Notons que certains médicaments, parfaitement légaux et délivrés sur ordonnance, peuvent entraîner un résultat positif à un dépistage, alors même que la personne concernée ne consomme pas de stupéfiants.
Il ne peut y avoir de sanctions envers Élise Lucet, pas même une interdiction temporaire ou définitive d’accéder à l’Assemblée nationale. Néanmoins, il est plausible de penser que les journalistes accrédités permanents au Palais-Bourbon risquent de se voir imposer de nouvelles règles, encore plus contraignantes.
Au-delà de la mise en scène, la question de la dépendance à diverses substances reste entière à l’Assemblée nationale, aussi bien chez les élus que dans le personnel.
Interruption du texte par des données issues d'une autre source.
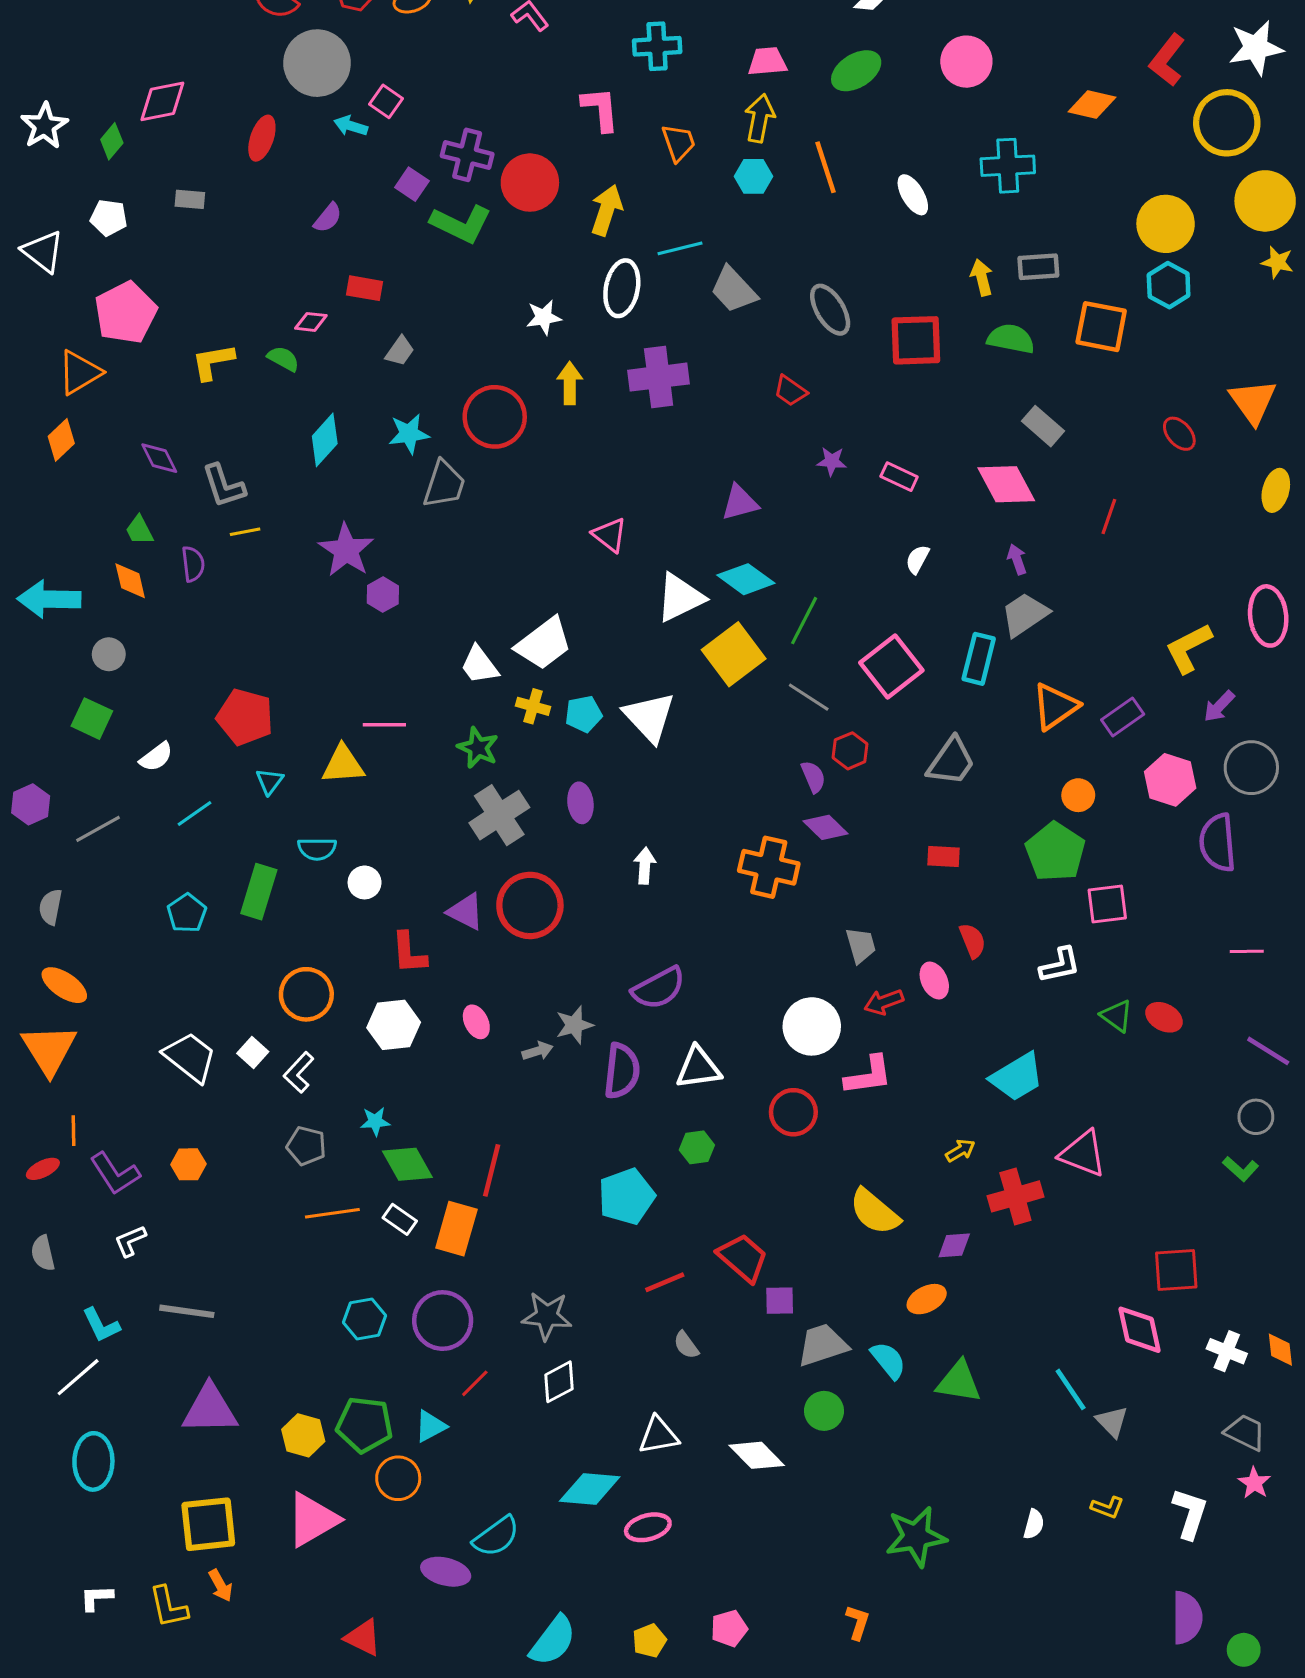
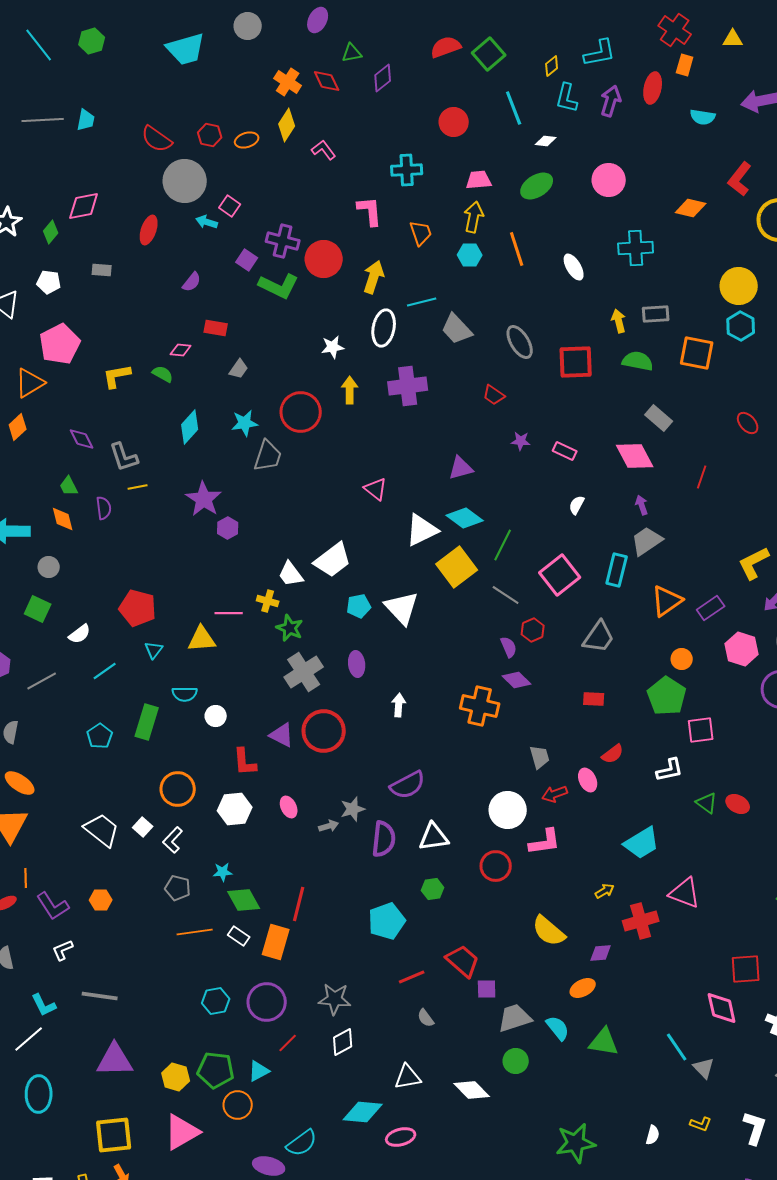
yellow cross: (533, 706) -> (268, 601), moved
red semicircle: (973, 941) -> (613, 754), turned 75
Dans notre article de cet automne, des parlementaires avaient témoigné de leur besoin d’une béquille pour tenir le rythme insensé et de la pression sociale qui les incite à consommer de l’alcool plus que de raison.
L’absence de majorité n’est pas la seule cause de ce rythme effréné. Déjà en 2019, alors que l’Assemblée nationale affichait une majorité écrasante de députés LREM, beaucoup avaient indiqué souffrir de conditions de travail qui ne faisaient qu’accentuer des dépendances déjà existantes, voire en créer de nouvelles.
Si le sujet peut prêter à l’ironie, il convient de rappeler que ce rythme délirant est une spécificité française, qui n’existe pas dans les autres pays de l’Union européenne. Rares sont les parlements dans lesquels les députés siègent au-delà de minuit, voire en soirée. De nombreux pays sanctuarisent les agendas afin que les élus ne soient pas obligés d’être à trois endroits différents en même temps.
Des députés épuisés ou sous substance sont des députés qui légifèrent mal. S’il ne fallait prendre qu’un exemple récent pour illustrer ce propos, on pourrait évoquer le gigantesque cafouillage autour de la franchise de TVA pour les microentreprises.
*On tient à rassurer les lecteurs du Projet Arcadie : la seule substance à pour laquelle une dépendance est enregistrée au sein de la rédaction est le chocolat.